# Data records:
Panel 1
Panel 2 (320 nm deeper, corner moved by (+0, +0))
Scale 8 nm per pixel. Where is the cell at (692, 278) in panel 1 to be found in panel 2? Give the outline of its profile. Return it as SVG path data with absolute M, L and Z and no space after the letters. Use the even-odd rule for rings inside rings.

---

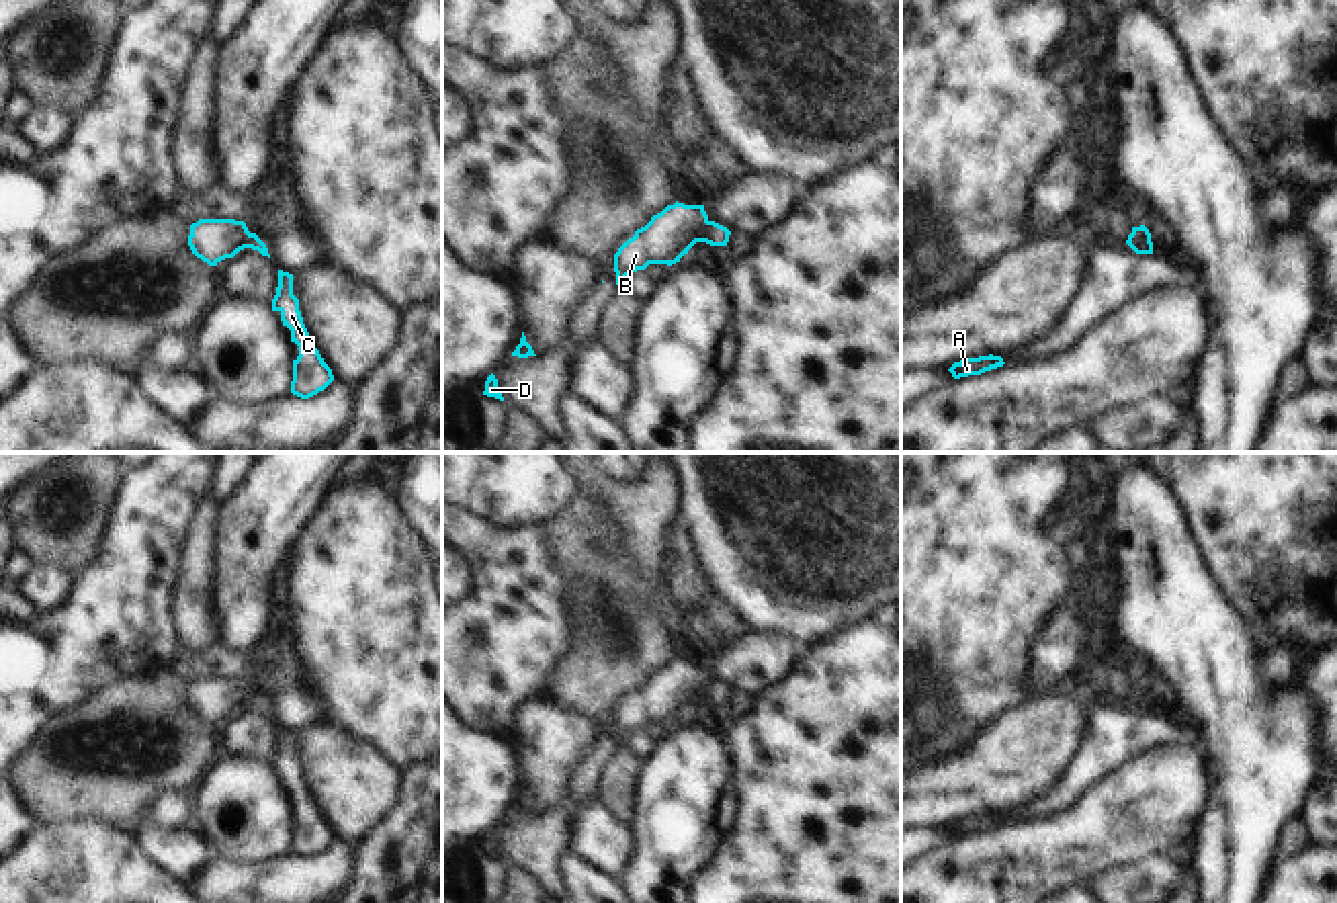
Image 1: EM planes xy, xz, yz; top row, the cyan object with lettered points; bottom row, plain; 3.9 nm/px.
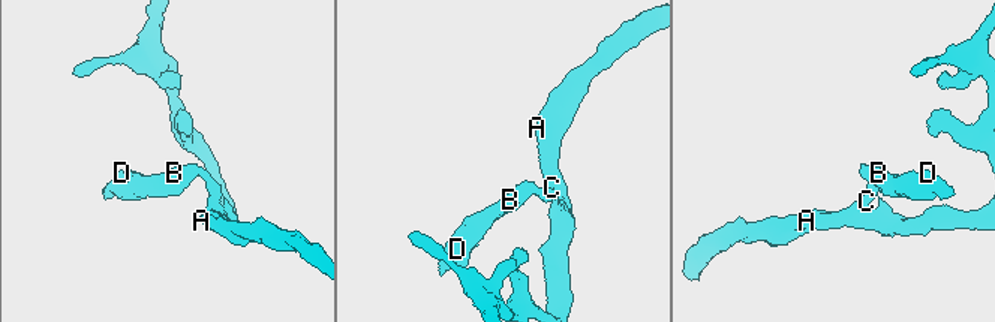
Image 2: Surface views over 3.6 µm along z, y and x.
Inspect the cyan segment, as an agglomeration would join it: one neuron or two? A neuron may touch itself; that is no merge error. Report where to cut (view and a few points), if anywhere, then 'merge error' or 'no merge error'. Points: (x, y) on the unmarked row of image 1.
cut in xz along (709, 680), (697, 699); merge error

* * *

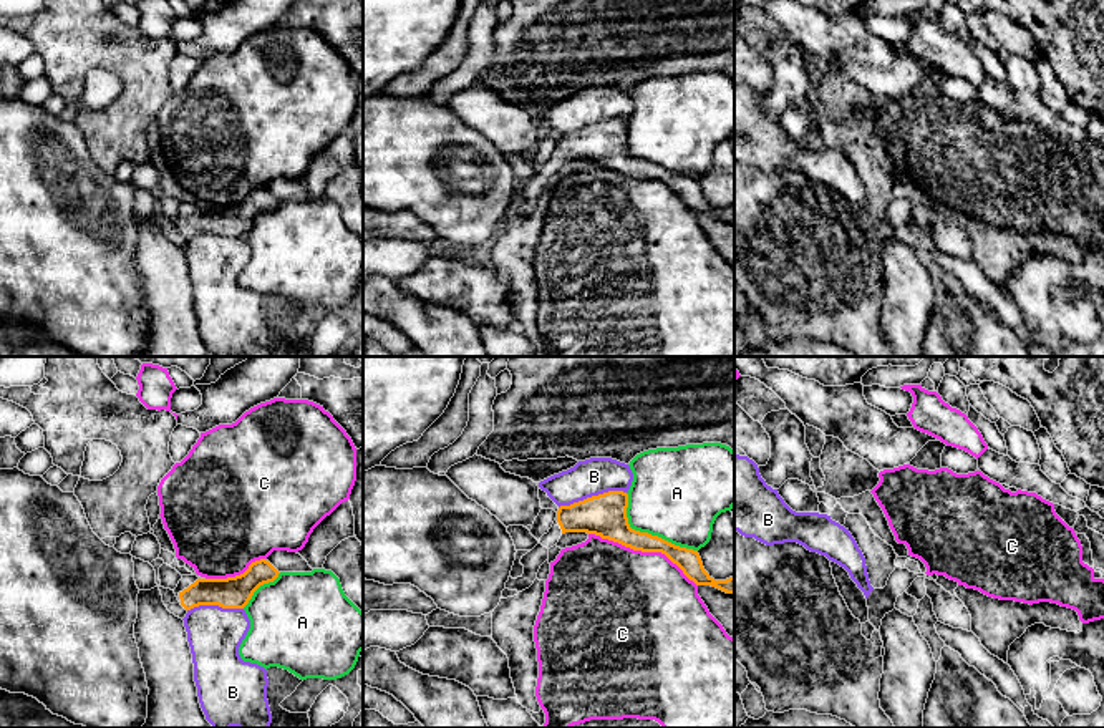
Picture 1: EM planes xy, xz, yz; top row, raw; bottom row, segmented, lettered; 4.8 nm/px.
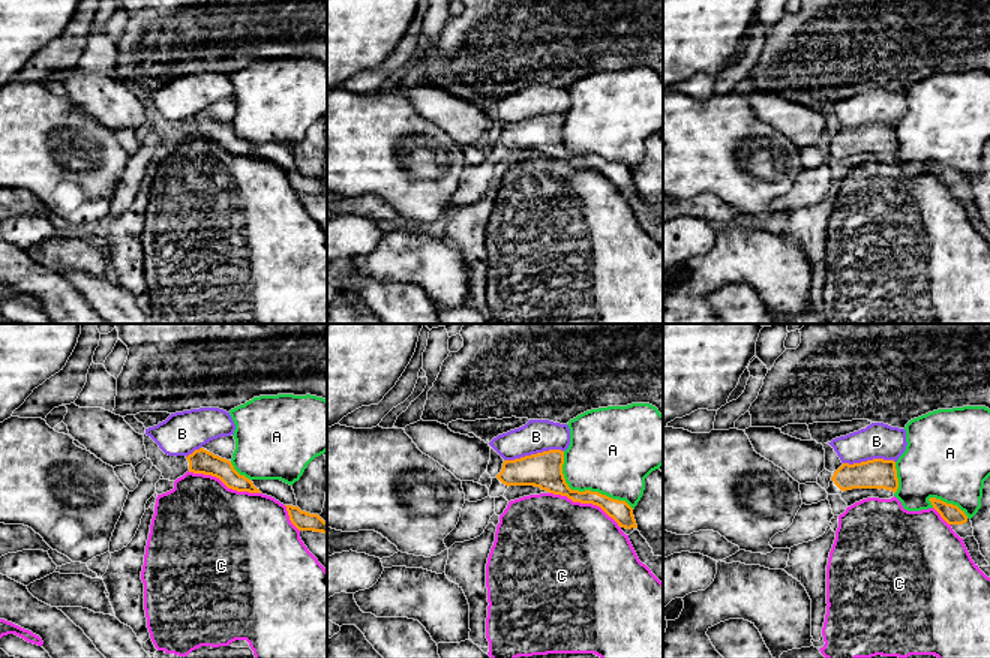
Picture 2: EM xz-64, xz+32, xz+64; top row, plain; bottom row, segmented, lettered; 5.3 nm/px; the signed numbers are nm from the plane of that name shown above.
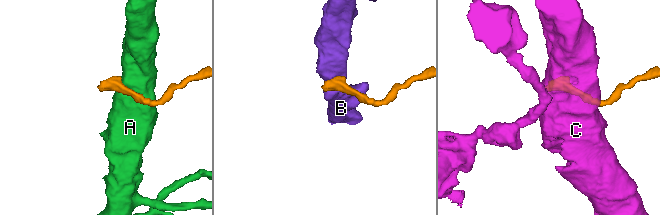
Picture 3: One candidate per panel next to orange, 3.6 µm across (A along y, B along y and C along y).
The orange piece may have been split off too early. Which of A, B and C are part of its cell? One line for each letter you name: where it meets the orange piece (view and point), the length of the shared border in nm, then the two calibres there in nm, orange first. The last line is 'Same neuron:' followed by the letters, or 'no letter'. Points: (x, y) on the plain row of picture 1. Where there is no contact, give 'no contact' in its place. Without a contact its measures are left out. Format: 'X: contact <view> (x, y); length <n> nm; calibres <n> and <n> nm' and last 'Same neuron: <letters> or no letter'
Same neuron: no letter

# Task to carry out:
If a line in the entries holds the string "segmented", it belongs in the tally; state the tally alone.

# Task response:
2